Sadia sits in a severe, straight-backed chair, Imran in one next to her, while the two Khosa men recline across the room, each on a couch, as everyone makes small talk.


Though they talk on the phone, Usman and Sadia have not sat together for nearly two years. Usman's last visit to London was in the spring of 2006, just before his arrest and interrogation. She seems to have moved, since then, even further into the life of faith and piety.


She says she's happy--working as a teacher in an Islamic school. She feels enormously "safe in the world. That's what my faith gives me."


Usman thinks about how Sadia has often described her internal struggle about wearing the dupatta--the head scarf--in her early days at the London School of Economics. She was having deep conversations with the religious Qureshi brothers.

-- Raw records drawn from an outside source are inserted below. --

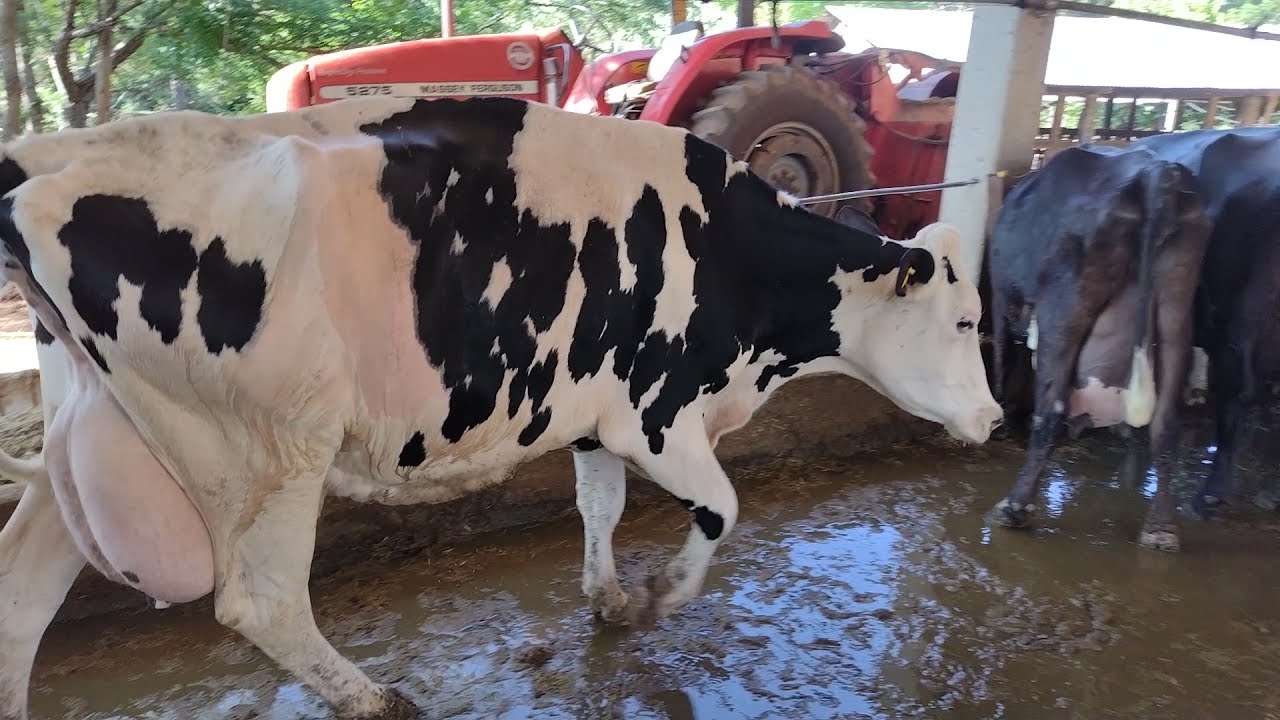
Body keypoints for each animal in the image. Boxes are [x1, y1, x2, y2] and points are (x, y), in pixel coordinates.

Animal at [0, 95, 1002, 719]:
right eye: (965, 320)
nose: (995, 420)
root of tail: (47, 159)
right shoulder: (657, 411)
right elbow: (721, 507)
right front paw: (660, 598)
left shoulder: (599, 413)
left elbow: (600, 505)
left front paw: (608, 597)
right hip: (268, 445)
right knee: (261, 602)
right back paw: (375, 700)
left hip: (92, 445)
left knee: (20, 595)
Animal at [986, 143, 1212, 552]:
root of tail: (1156, 173)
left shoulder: (1000, 292)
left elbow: (1001, 357)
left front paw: (1000, 416)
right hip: (1176, 297)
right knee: (1166, 420)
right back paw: (1161, 529)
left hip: (1066, 305)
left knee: (1052, 410)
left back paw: (1014, 508)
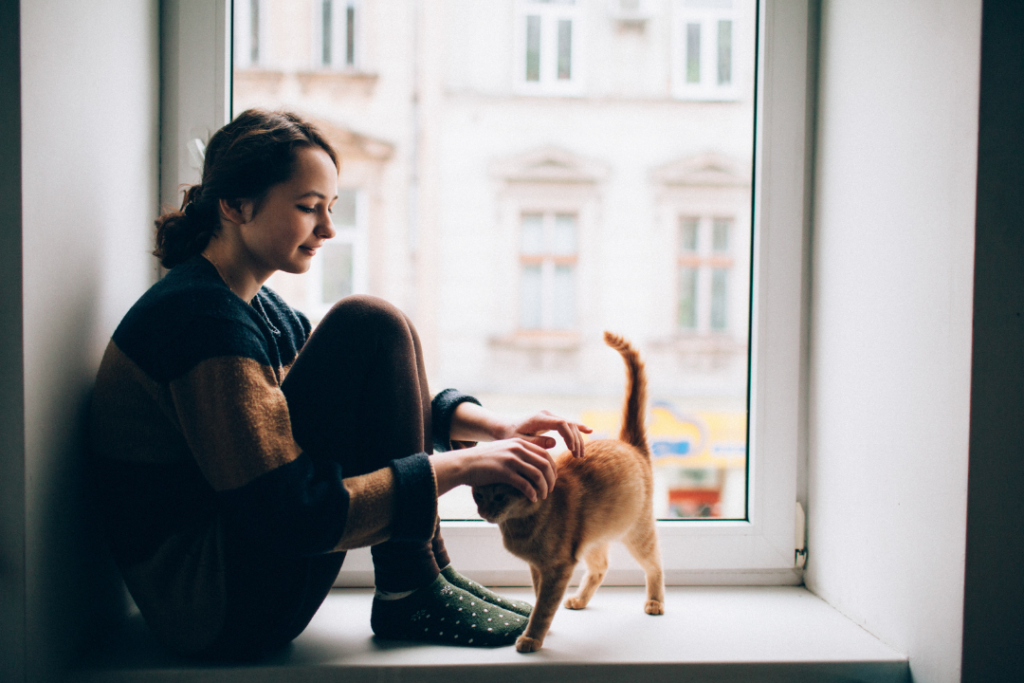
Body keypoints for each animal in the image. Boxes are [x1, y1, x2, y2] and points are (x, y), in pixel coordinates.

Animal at [471, 333, 663, 655]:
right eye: (478, 495)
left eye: (500, 496)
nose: (484, 512)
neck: (523, 523)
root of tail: (628, 443)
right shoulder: (539, 567)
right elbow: (540, 598)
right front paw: (543, 630)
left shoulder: (558, 567)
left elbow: (544, 606)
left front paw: (532, 637)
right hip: (593, 540)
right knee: (601, 568)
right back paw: (580, 600)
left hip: (638, 534)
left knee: (655, 565)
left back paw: (655, 602)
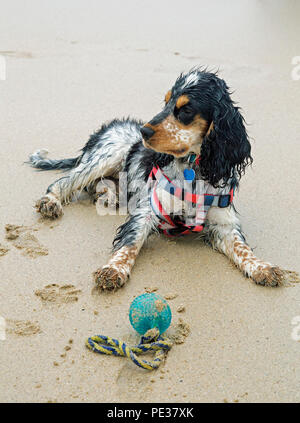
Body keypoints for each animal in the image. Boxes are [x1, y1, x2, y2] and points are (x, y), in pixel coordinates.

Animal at [27, 68, 294, 292]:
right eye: (166, 102)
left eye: (185, 109)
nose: (144, 132)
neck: (193, 168)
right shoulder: (148, 209)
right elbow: (130, 242)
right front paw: (113, 269)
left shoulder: (223, 222)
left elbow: (242, 247)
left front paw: (263, 267)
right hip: (108, 153)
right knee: (65, 182)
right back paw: (51, 202)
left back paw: (107, 195)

She began asking herself a new set of questions that were not about human knowledge and learning--the curriculum in her college courses--but about "perfect knowledge," as she would call it: knowledge from God. When she put the head scarf on, it "was like I was struck by lightning. I knew who I was." A fellow student at college, an Asian girl, told her that day that she didn't even know Sadia was Muslim. It was striking, Sadia said, that "here was the most important thing about me, and she didn’t know it." That was January 13, 2000. Two years later, she was in the abaya, walking London's streets--a presence in black that would "make people choose how to respond and react to a person of faith," as she tells it. Sadia has said she considers that the start of her new life.


Tonight Usman and Tariq want to engage her. . . .


Sadia Qureshi is the older sister of Usman and daughter of Tariq Khosa. An exceptional student, Sadia earned a full scholarship to the London School of Economics, only to find herself, after traveling from Pakistan to London, growing ever more attached to an orthodox version of Islam. The Way of the World tells her story and narrates a pivotal encounter at the Khosa home in Lahore between her and Usman--representatives of the modern and the traditional within the family of Islam going head to head.